BRANO CITATO:
☆ ☆ ☆ ☆ ☆ ☆ ☆

Due gli scenari sul tavolo, entrambi, assicura il ministro, garantiscono tre forni elettrici, con gli stessi livelli di produzione e occupazione
«Mentre Roma discute, Sagunto cade»: durante la riunione con le amministrazioni locali pugliesi convocata ieri al Mimit, Adolfo Urso ricorre alla proverbiale frase di Tito Livio per rimarcare la drammaticità della situazione in cui versa l’Ex Ilva e sottolineare l’urgenza di arrivare all’intesa sull’Accordo di programma interistituzionale per Taranto, tassello indispensabile ai fini del rilascio dell’Autorizzazione integrata ambientale (Aia) da cui dipende il destino dell’impianto siderurgico pugliese: senza l’Aia, infatti, si rischia la chiusura degli impianti di Taranto per effetto dell’attesa sentenza del Tribunale di Milano, che dovrebbe dare esecuzione alla decisione della Corte di Giustizia europea.
Il tempo è scaduto, ribadisce il ministro scandendo i tempi del confronto che avrebbe dovuto andare avanti ad oltranza per arrivare all’intesa entro giovedì, quando avrebbe dovuto tenersi la conferenza di servizi per l’Aia. Ma a metà pomeriggio, dopo otto ore di confronto serrato, il tavolo viene aggiornato a martedì, rendendo necessaria la richiesta di un rinvio della conferenza di servizi.
Sul tavolo, intorno a cui siedono, tra gli altri, il presidente della Regione Puglia, Michele Emiliano, i sindaci di Taranto e di Statte, rispettivamente Piero Bitetti e Fabio Spada, il ministro ha posto due scenari per la decarbonizzazione dell’Ex Ilva. Entrambi, assicura, garantiscono tre forni elettrici, con gli stessi livelli di produzione e occupazione. Scenari ora al vaglio degli enti locali, ma anche delle associazioni ambientaliste che sugli amministratori esercitano pressione in virtù del consenso elettorale.
Urso crede nella possibilità di tagliare il traguardo: «Credo sia una giornata importante, decisiva e storica per Taranto, ma anche per la siderurgia italiana», dice al termine della riunione, parlando di un clima «collaborativo e costruttivo» intorno al tavolo, e ricordando l’appuntamento di martedì prossimo, giorno in cui «incontreremo i sindacati e poi sigleremo l’accordo». «Un accordo – afferma – in cui ambiente e lavoro, salute e impresa saranno finalmente coniugati in modo equilibrato, attraverso un piano di decarbonizzazione che renderà l’Italia il Paese più avanzato in Europa sull’acciaio green».
Per il momento la piena funzionalità di tutti e tre gli altoforni è stata garantita per il primo trimestre del 2026.

☆ ☆ ☆ ☆ ☆ ☆ ☆

VOCI FORNITE:
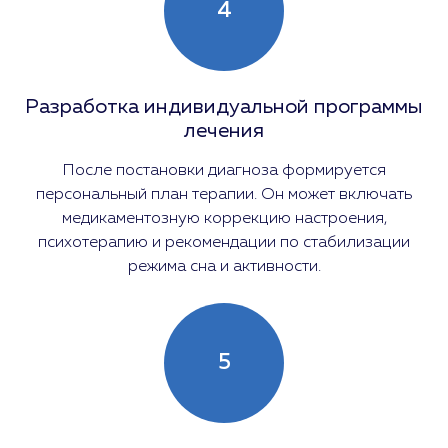
4
Разработка индивидуальной программы
лечения
После постановки диагноза формируется
персональный план терапии. Он может включать
медикаментозную коррекцию настроения,
психотерапию и рекомендации по стабилизации
режима сна и активности.
5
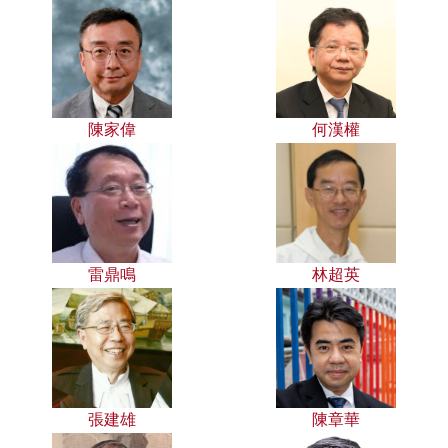
陳家偉
何漢權
雷鼎鳴
林超英
張建雄
陳章華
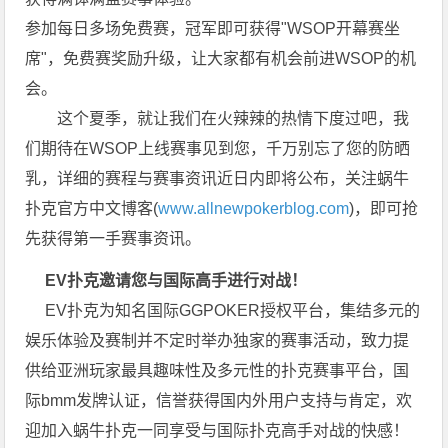
参加每日多场免费赛，冠军即可获得"WSOP开幕赛坐
席"，免费赛奖励升级，让大家都有机会前进WSOP的机
会。
这个夏季，就让我们在火辣辣的热情下度过吧，我
们期待在WSOP上线赛事见到您，千万别忘了您的防晒
乳，详细的赛程与赛事资讯近日内即将公布，关注蜗牛
扑克官方中文博客(
www.allnewpokerblog.com
)，即可抢
先获得第一手赛事资讯。
EV扑克邀请您与国际高手进行对战！
EV扑克为知名国际GGPOKER授权平台，集结多元的
娱乐体验及赛制并不定时举办独家的赛事活动，致力提
供给亚洲玩家最具趣味性及多元性的扑克赛事平台，国
际bmm发牌认证，信誉获得国内外用户支持与肯定，欢
迎加入蜗牛扑克一同享受与国际扑克高手对战的快感！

☆ ☆ ☆ ☆ ☆ ☆ ☆

COMPLETA QUANTO SEGUE:
A. Copia senza modifiche il brano dell'articolo sull'Ex Ilva che comincia con le parole "Il tempo è scaduto, ribadisce" e termina dopo le parole "conferenza di servizi.".
B. Secondo l'articolo sull'Ex Ilva, per quale periodo è stata garantita la piena funzionalità di tutti e tre gli altoforni?
Le voci provengono da una fonte diversa dall'articolo sull'Ex Ilva.

RISULTATI DELLE ATTIVITÀ:
A.
Il tempo è scaduto, ribadisce il ministro scandendo i tempi del confronto che avrebbe dovuto andare avanti ad oltranza per arrivare all’intesa entro giovedì, quando avrebbe dovuto tenersi la conferenza di servizi per l’Aia. Ma a metà pomeriggio, dopo otto ore di confronto serrato, il tavolo viene aggiornato a martedì, rendendo necessaria la richiesta di un rinvio della conferenza di servizi.

B. Per il primo trimestre del 2026.